## Saved data entries
──────────────────────────────
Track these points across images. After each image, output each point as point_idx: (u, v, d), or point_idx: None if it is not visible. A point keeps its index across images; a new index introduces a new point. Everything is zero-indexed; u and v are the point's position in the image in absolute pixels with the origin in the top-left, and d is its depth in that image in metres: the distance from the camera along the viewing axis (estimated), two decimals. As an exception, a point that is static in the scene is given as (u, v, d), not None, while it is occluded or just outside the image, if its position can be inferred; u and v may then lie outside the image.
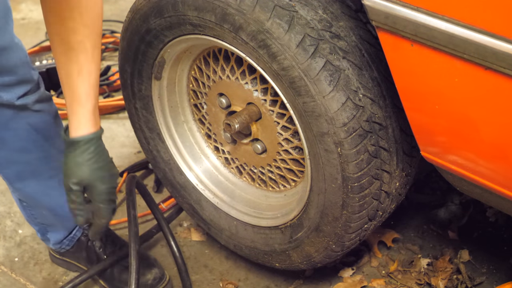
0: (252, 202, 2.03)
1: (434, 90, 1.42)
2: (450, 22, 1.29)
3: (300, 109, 1.61)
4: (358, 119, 1.57)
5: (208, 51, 1.91)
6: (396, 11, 1.36)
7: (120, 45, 1.98)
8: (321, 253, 1.83)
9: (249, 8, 1.57)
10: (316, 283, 2.09)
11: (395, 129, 1.65)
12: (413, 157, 1.74)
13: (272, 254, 1.95)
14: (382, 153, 1.65)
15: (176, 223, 2.34)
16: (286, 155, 1.84)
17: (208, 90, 1.96)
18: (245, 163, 2.01)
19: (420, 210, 2.30)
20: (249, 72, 1.81)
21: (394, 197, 1.78)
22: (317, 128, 1.60)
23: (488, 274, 2.08)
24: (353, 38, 1.59)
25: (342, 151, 1.59)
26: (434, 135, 1.52)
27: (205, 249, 2.24)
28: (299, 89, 1.58)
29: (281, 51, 1.56)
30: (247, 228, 2.00)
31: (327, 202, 1.70)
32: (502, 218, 2.23)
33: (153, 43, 1.88)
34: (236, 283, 2.11)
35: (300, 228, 1.83)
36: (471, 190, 1.58)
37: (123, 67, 2.01)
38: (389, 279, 2.08)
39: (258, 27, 1.57)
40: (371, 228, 1.82)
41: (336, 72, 1.55)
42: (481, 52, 1.27)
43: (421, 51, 1.37)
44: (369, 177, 1.64)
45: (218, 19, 1.64)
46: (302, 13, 1.56)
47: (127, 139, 2.75)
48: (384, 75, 1.62)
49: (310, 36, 1.55)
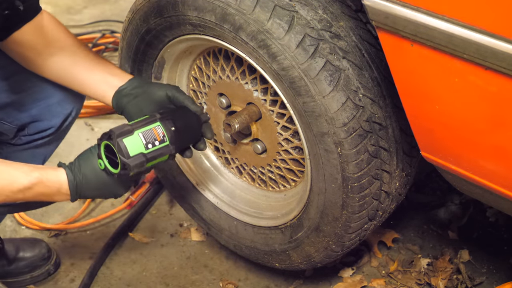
0: (252, 202, 2.03)
1: (434, 90, 1.42)
2: (450, 22, 1.29)
3: (300, 109, 1.61)
4: (358, 119, 1.57)
5: (208, 51, 1.90)
6: (396, 11, 1.36)
7: (120, 45, 1.98)
8: (321, 253, 1.83)
9: (249, 8, 1.57)
10: (316, 283, 2.09)
11: (395, 129, 1.65)
12: (413, 157, 1.74)
13: (272, 254, 1.95)
14: (382, 153, 1.65)
15: (176, 223, 2.34)
16: (286, 155, 1.84)
17: (208, 90, 1.96)
18: (245, 163, 2.01)
19: (420, 210, 2.30)
20: (249, 72, 1.81)
21: (394, 197, 1.78)
22: (317, 128, 1.60)
23: (488, 274, 2.07)
24: (353, 38, 1.59)
25: (342, 151, 1.59)
26: (434, 135, 1.52)
27: (205, 249, 2.24)
28: (299, 89, 1.58)
29: (281, 51, 1.56)
30: (247, 228, 2.00)
31: (327, 202, 1.70)
32: (502, 218, 2.23)
33: (153, 43, 1.88)
34: (236, 283, 2.11)
35: (300, 228, 1.83)
36: (471, 190, 1.58)
37: (123, 67, 2.01)
38: (389, 279, 2.08)
39: (258, 27, 1.57)
40: (371, 228, 1.82)
41: (336, 72, 1.55)
42: (481, 52, 1.27)
43: (421, 51, 1.36)
44: (369, 177, 1.64)
45: (218, 19, 1.64)
46: (302, 13, 1.56)
47: (127, 139, 2.76)
48: (384, 75, 1.62)
49: (310, 36, 1.54)
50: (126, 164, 1.53)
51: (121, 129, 1.55)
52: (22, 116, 1.83)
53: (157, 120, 1.61)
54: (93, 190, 1.60)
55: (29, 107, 1.83)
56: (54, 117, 1.86)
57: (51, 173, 1.57)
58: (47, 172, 1.56)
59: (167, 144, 1.60)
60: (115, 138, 1.53)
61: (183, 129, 1.64)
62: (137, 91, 1.71)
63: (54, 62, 1.76)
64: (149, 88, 1.71)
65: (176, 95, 1.71)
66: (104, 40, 3.40)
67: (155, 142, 1.58)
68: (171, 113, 1.65)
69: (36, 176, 1.54)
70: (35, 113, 1.84)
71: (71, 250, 2.25)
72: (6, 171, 1.53)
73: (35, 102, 1.83)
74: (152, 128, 1.59)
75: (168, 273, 2.15)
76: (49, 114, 1.85)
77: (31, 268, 2.11)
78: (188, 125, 1.67)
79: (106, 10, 3.73)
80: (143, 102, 1.70)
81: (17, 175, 1.53)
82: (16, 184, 1.52)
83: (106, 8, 3.75)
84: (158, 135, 1.59)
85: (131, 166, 1.54)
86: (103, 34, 3.43)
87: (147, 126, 1.59)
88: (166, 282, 2.13)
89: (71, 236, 2.29)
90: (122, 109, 1.74)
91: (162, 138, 1.59)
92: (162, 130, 1.60)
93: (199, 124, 1.70)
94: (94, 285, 2.12)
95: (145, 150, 1.56)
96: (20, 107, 1.82)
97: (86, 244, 2.26)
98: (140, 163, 1.54)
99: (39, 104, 1.83)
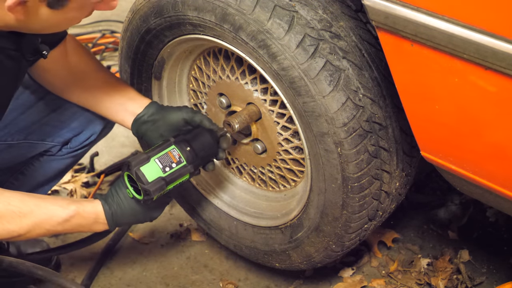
0: (252, 202, 2.03)
1: (434, 90, 1.42)
2: (450, 22, 1.29)
3: (300, 109, 1.61)
4: (358, 119, 1.57)
5: (208, 51, 1.90)
6: (396, 11, 1.36)
7: (120, 45, 1.98)
8: (321, 253, 1.83)
9: (249, 8, 1.57)
10: (316, 283, 2.09)
11: (395, 129, 1.65)
12: (413, 157, 1.74)
13: (272, 254, 1.95)
14: (382, 153, 1.65)
15: (176, 223, 2.34)
16: (286, 155, 1.84)
17: (208, 90, 1.96)
18: (245, 163, 2.01)
19: (420, 210, 2.30)
20: (249, 72, 1.81)
21: (394, 197, 1.78)
22: (317, 128, 1.60)
23: (488, 274, 2.07)
24: (353, 38, 1.59)
25: (342, 151, 1.59)
26: (434, 135, 1.52)
27: (205, 249, 2.24)
28: (299, 89, 1.58)
29: (281, 51, 1.56)
30: (247, 228, 2.00)
31: (327, 202, 1.70)
32: (502, 218, 2.23)
33: (153, 43, 1.88)
34: (236, 283, 2.11)
35: (300, 228, 1.83)
36: (471, 190, 1.58)
37: (123, 67, 2.01)
38: (389, 279, 2.08)
39: (258, 27, 1.57)
40: (371, 228, 1.82)
41: (336, 72, 1.55)
42: (481, 52, 1.27)
43: (421, 51, 1.36)
44: (369, 177, 1.64)
45: (218, 19, 1.64)
46: (302, 13, 1.56)
47: (127, 139, 2.75)
48: (384, 75, 1.62)
49: (310, 36, 1.54)
50: (146, 190, 1.63)
51: (137, 159, 1.66)
52: (63, 132, 1.90)
53: (172, 143, 1.70)
54: (128, 216, 1.69)
55: (68, 122, 1.89)
56: (95, 126, 1.92)
57: (87, 205, 1.65)
58: (83, 204, 1.64)
59: (184, 164, 1.69)
60: (132, 168, 1.64)
61: (199, 147, 1.73)
62: (155, 117, 1.78)
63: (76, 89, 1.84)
64: (166, 113, 1.78)
65: (192, 116, 1.76)
66: (104, 40, 3.41)
67: (172, 164, 1.67)
68: (185, 135, 1.74)
69: (73, 209, 1.61)
70: (75, 126, 1.90)
71: (71, 250, 2.25)
72: (44, 206, 1.59)
73: (73, 115, 1.89)
74: (168, 152, 1.68)
75: (168, 273, 2.15)
76: (89, 124, 1.91)
77: None
78: (203, 143, 1.74)
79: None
80: (161, 128, 1.78)
81: (55, 209, 1.60)
82: (55, 218, 1.59)
83: (106, 8, 3.74)
84: (174, 158, 1.68)
85: (152, 191, 1.64)
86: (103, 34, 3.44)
87: (163, 151, 1.68)
88: (166, 282, 2.13)
89: (71, 236, 2.29)
90: (142, 135, 1.81)
91: (178, 159, 1.68)
92: (177, 152, 1.69)
93: (216, 138, 1.77)
94: (95, 285, 2.12)
95: (163, 173, 1.66)
96: (59, 124, 1.89)
97: (86, 244, 2.26)
98: (160, 187, 1.64)
99: (77, 117, 1.89)
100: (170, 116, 1.77)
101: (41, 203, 1.59)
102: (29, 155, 1.91)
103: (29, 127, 1.87)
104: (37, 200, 1.59)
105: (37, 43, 1.62)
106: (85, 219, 1.63)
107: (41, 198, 1.62)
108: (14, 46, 1.53)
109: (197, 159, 1.72)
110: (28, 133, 1.87)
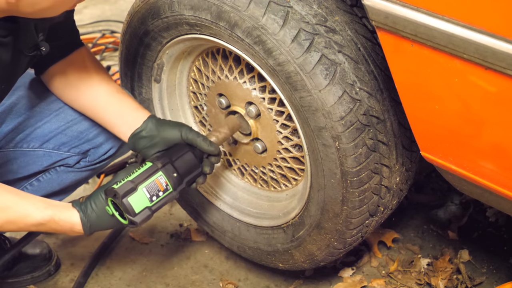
0: (254, 202, 2.03)
1: (434, 90, 1.42)
2: (450, 22, 1.29)
3: (297, 104, 1.61)
4: (355, 113, 1.57)
5: (206, 52, 1.91)
6: (396, 11, 1.36)
7: (120, 49, 1.99)
8: (324, 251, 1.83)
9: (243, 4, 1.58)
10: (316, 283, 2.09)
11: (394, 123, 1.65)
12: (413, 151, 1.73)
13: (275, 254, 1.95)
14: (381, 147, 1.64)
15: (176, 223, 2.34)
16: (286, 153, 1.84)
17: (208, 91, 1.96)
18: (246, 164, 2.01)
19: (420, 210, 2.30)
20: (247, 71, 1.81)
21: (395, 193, 1.77)
22: (315, 123, 1.60)
23: (488, 274, 2.07)
24: (348, 32, 1.59)
25: (340, 145, 1.59)
26: (434, 135, 1.52)
27: (205, 249, 2.25)
28: (295, 84, 1.58)
29: (276, 46, 1.56)
30: (249, 229, 2.00)
31: (327, 198, 1.70)
32: (502, 218, 2.23)
33: (152, 45, 1.88)
34: (236, 283, 2.11)
35: (301, 226, 1.83)
36: (471, 190, 1.58)
37: (124, 70, 2.02)
38: (389, 279, 2.08)
39: (253, 23, 1.57)
40: (372, 224, 1.81)
41: (332, 66, 1.55)
42: (481, 52, 1.27)
43: (421, 51, 1.36)
44: (368, 171, 1.64)
45: (213, 17, 1.64)
46: (296, 8, 1.57)
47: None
48: (381, 69, 1.62)
49: (305, 31, 1.55)
50: (133, 221, 1.62)
51: (125, 189, 1.62)
52: (80, 143, 1.89)
53: (159, 170, 1.67)
54: (106, 227, 1.68)
55: (85, 133, 1.88)
56: (114, 139, 1.90)
57: (64, 213, 1.63)
58: (60, 211, 1.62)
59: (170, 191, 1.68)
60: (120, 198, 1.61)
61: (185, 172, 1.71)
62: (152, 134, 1.75)
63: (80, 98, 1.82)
64: (163, 130, 1.76)
65: (187, 135, 1.75)
66: (104, 40, 3.41)
67: (159, 193, 1.66)
68: (170, 156, 1.71)
69: (49, 214, 1.60)
70: (92, 138, 1.89)
71: (71, 250, 2.25)
72: (21, 204, 1.60)
73: (91, 127, 1.88)
74: (155, 180, 1.66)
75: (168, 273, 2.16)
76: (108, 137, 1.90)
77: (32, 269, 2.12)
78: (190, 166, 1.72)
79: (106, 10, 3.74)
80: (158, 145, 1.75)
81: (31, 210, 1.59)
82: (29, 219, 1.59)
83: (106, 8, 3.76)
84: (161, 185, 1.66)
85: (138, 222, 1.63)
86: (103, 34, 3.44)
87: (150, 178, 1.65)
88: (166, 282, 2.13)
89: (71, 236, 2.29)
90: (139, 151, 1.79)
91: (165, 187, 1.66)
92: (164, 179, 1.66)
93: (200, 158, 1.75)
94: (95, 285, 2.12)
95: (150, 203, 1.64)
96: (77, 135, 1.88)
97: (86, 244, 2.26)
98: (147, 217, 1.64)
99: (95, 129, 1.88)
100: (168, 133, 1.75)
101: (19, 201, 1.59)
102: (45, 164, 1.89)
103: (46, 135, 1.86)
104: (16, 198, 1.60)
105: (37, 40, 1.61)
106: (60, 226, 1.63)
107: (21, 196, 1.62)
108: (6, 32, 1.51)
109: (182, 183, 1.70)
110: (44, 141, 1.87)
──────────────────────────────
## HOW TO COMPLETE THIS TASK
An exact, complete copy of the lines above from the one with "56: (54, 117, 1.86)" through the one with "98: (140, 163, 1.54)" is the whole answer.

## ANSWER TO THIS EXERCISE
56: (54, 117, 1.86)
57: (51, 173, 1.57)
58: (47, 172, 1.56)
59: (167, 144, 1.60)
60: (115, 138, 1.53)
61: (183, 129, 1.64)
62: (137, 91, 1.71)
63: (54, 62, 1.76)
64: (149, 88, 1.71)
65: (176, 95, 1.71)
66: (104, 40, 3.40)
67: (155, 142, 1.58)
68: (171, 113, 1.65)
69: (36, 176, 1.54)
70: (35, 113, 1.84)
71: (71, 250, 2.25)
72: (6, 171, 1.53)
73: (35, 102, 1.83)
74: (152, 128, 1.59)
75: (168, 273, 2.15)
76: (49, 114, 1.85)
77: (31, 268, 2.11)
78: (188, 125, 1.67)
79: (106, 10, 3.73)
80: (143, 102, 1.70)
81: (17, 175, 1.53)
82: (16, 184, 1.52)
83: (106, 8, 3.75)
84: (158, 135, 1.59)
85: (131, 166, 1.54)
86: (103, 34, 3.43)
87: (147, 126, 1.59)
88: (166, 282, 2.13)
89: (71, 236, 2.29)
90: (122, 109, 1.74)
91: (162, 138, 1.59)
92: (162, 130, 1.60)
93: (199, 124, 1.70)
94: (94, 285, 2.12)
95: (145, 150, 1.56)
96: (20, 107, 1.82)
97: (86, 244, 2.26)
98: (140, 163, 1.54)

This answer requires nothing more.